[Data entries]
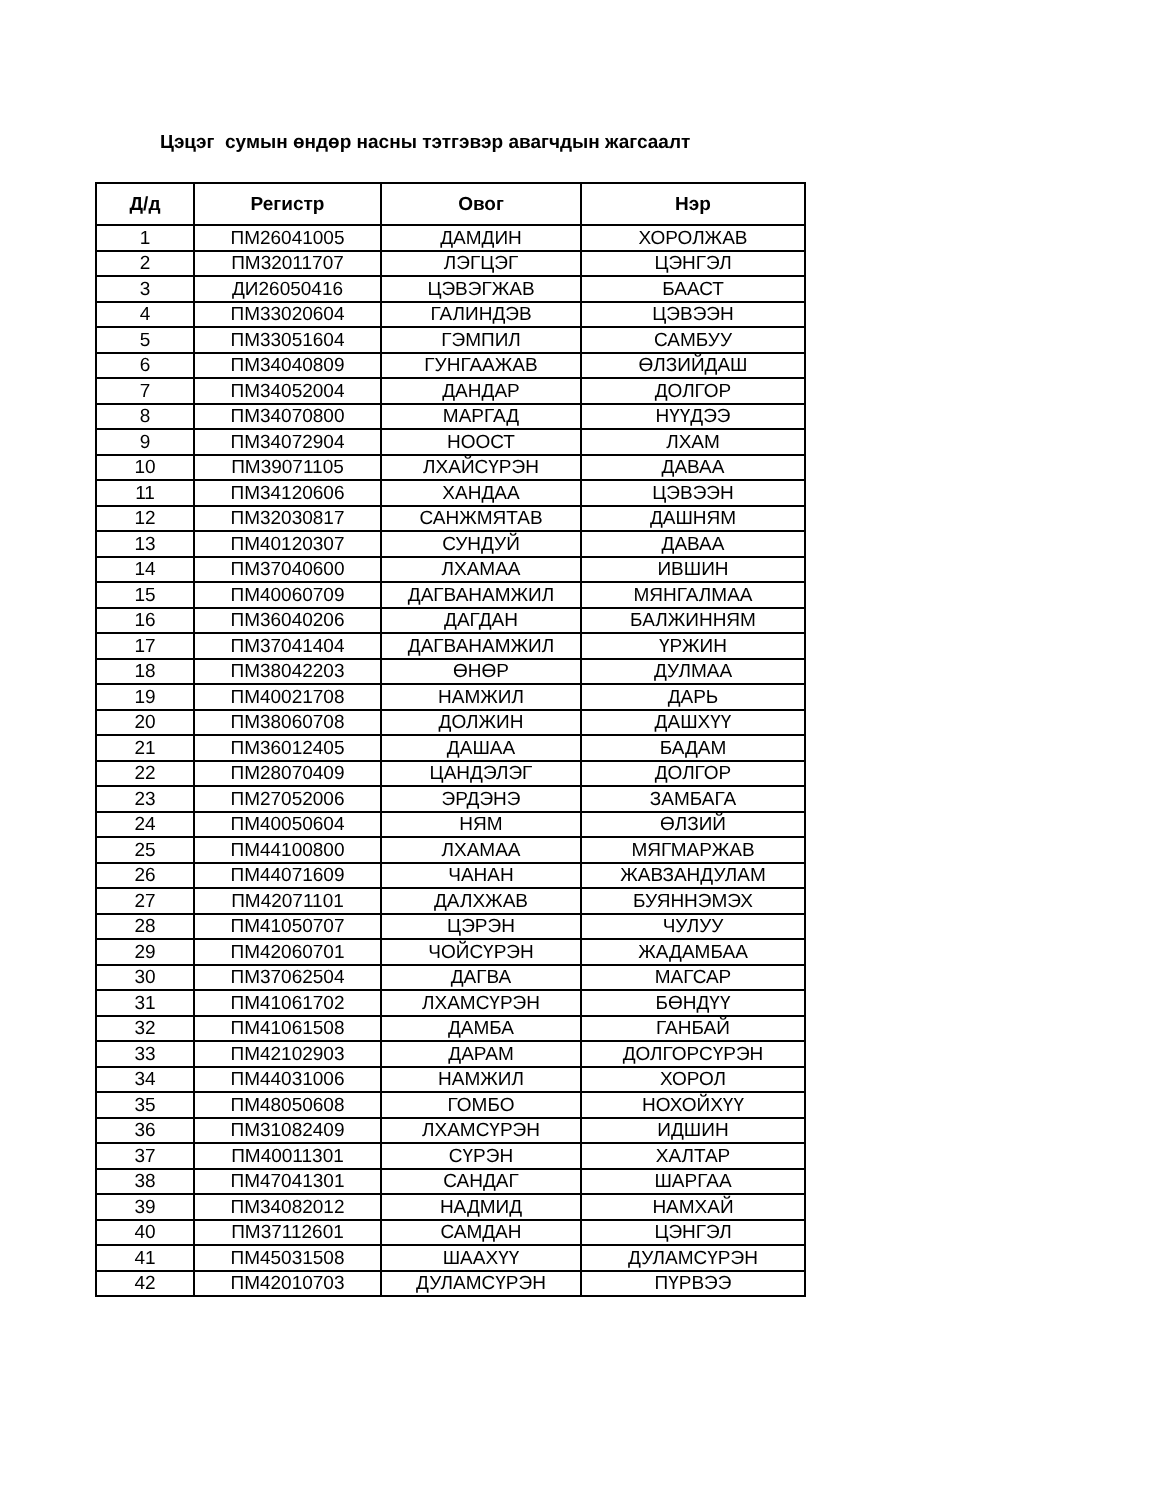Цэцэг сумын өндөр насны тэтгэвэр авагчдын жагсаалт
| Д/д | Регистр | Овог | Нэр |
| --- | --- | --- | --- |
| 1 | ПМ26041005 | ДАМДИН | ХОРОЛЖАВ |
| 2 | ПМ32011707 | ЛЭГЦЭГ | ЦЭНГЭЛ |
| 3 | ДИ26050416 | ЦЭВЭГЖАВ | БААСТ |
| 4 | ПМ33020604 | ГАЛИНДЭВ | ЦЭВЭЭН |
| 5 | ПМ33051604 | ГЭМПИЛ | САМБУУ |
| 6 | ПМ34040809 | ГУНГААЖАВ | ӨЛЗИЙДАШ |
| 7 | ПМ34052004 | ДАНДАР | ДОЛГОР |
| 8 | ПМ34070800 | МАРГАД | НҮҮДЭЭ |
| 9 | ПМ34072904 | НООСТ | ЛХАМ |
| 10 | ПМ39071105 | ЛХАЙСҮРЭН | ДАВАА |
| 11 | ПМ34120606 | ХАНДАА | ЦЭВЭЭН |
| 12 | ПМ32030817 | САНЖМЯТАВ | ДАШНЯМ |
| 13 | ПМ40120307 | СУНДУЙ | ДАВАА |
| 14 | ПМ37040600 | ЛХАМАА | ИВШИН |
| 15 | ПМ40060709 | ДАГВАНАМЖИЛ | МЯНГАЛМАА |
| 16 | ПМ36040206 | ДАГДАН | БАЛЖИННЯМ |
| 17 | ПМ37041404 | ДАГВАНАМЖИЛ | ҮРЖИН |
| 18 | ПМ38042203 | ӨНӨР | ДУЛМАА |
| 19 | ПМ40021708 | НАМЖИЛ | ДАРЬ |
| 20 | ПМ38060708 | ДОЛЖИН | ДАШХҮҮ |
| 21 | ПМ36012405 | ДАШАА | БАДАМ |
| 22 | ПМ28070409 | ЦАНДЭЛЭГ | ДОЛГОР |
| 23 | ПМ27052006 | ЭРДЭНЭ | ЗАМБАГА |
| 24 | ПМ40050604 | НЯМ | ӨЛЗИЙ |
| 25 | ПМ44100800 | ЛХАМАА | МЯГМАРЖАВ |
| 26 | ПМ44071609 | ЧАНАН | ЖАВЗАНДУЛАМ |
| 27 | ПМ42071101 | ДАЛХЖАВ | БУЯННЭМЭХ |
| 28 | ПМ41050707 | ЦЭРЭН | ЧУЛУУ |
| 29 | ПМ42060701 | ЧОЙСҮРЭН | ЖАДАМБАА |
| 30 | ПМ37062504 | ДАГВА | МАГСАР |
| 31 | ПМ41061702 | ЛХАМСҮРЭН | БӨНДҮҮ |
| 32 | ПМ41061508 | ДАМБА | ГАНБАЙ |
| 33 | ПМ42102903 | ДАРАМ | ДОЛГОРСҮРЭН |
| 34 | ПМ44031006 | НАМЖИЛ | ХОРОЛ |
| 35 | ПМ48050608 | ГОМБО | НОХОЙХҮҮ |
| 36 | ПМ31082409 | ЛХАМСҮРЭН | ИДШИН |
| 37 | ПМ40011301 | СҮРЭН | ХАЛТАР |
| 38 | ПМ47041301 | САНДАГ | ШАРГАА |
| 39 | ПМ34082012 | НАДМИД | НАМХАЙ |
| 40 | ПМ37112601 | САМДАН | ЦЭНГЭЛ |
| 41 | ПМ45031508 | ШААХҮҮ | ДУЛАМСҮРЭН |
| 42 | ПМ42010703 | ДУЛАМСҮРЭН | ПҮРВЭЭ |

- [WHAT YOU SHOULD DO] Copy all the lines from the data above that hold the word "ЛХАМСҮРЭН".

- [WRITTEN RESPONSE]
| 31 | ПМ41061702 | ЛХАМСҮРЭН | БӨНДҮҮ |
| 36 | ПМ31082409 | ЛХАМСҮРЭН | ИДШИН |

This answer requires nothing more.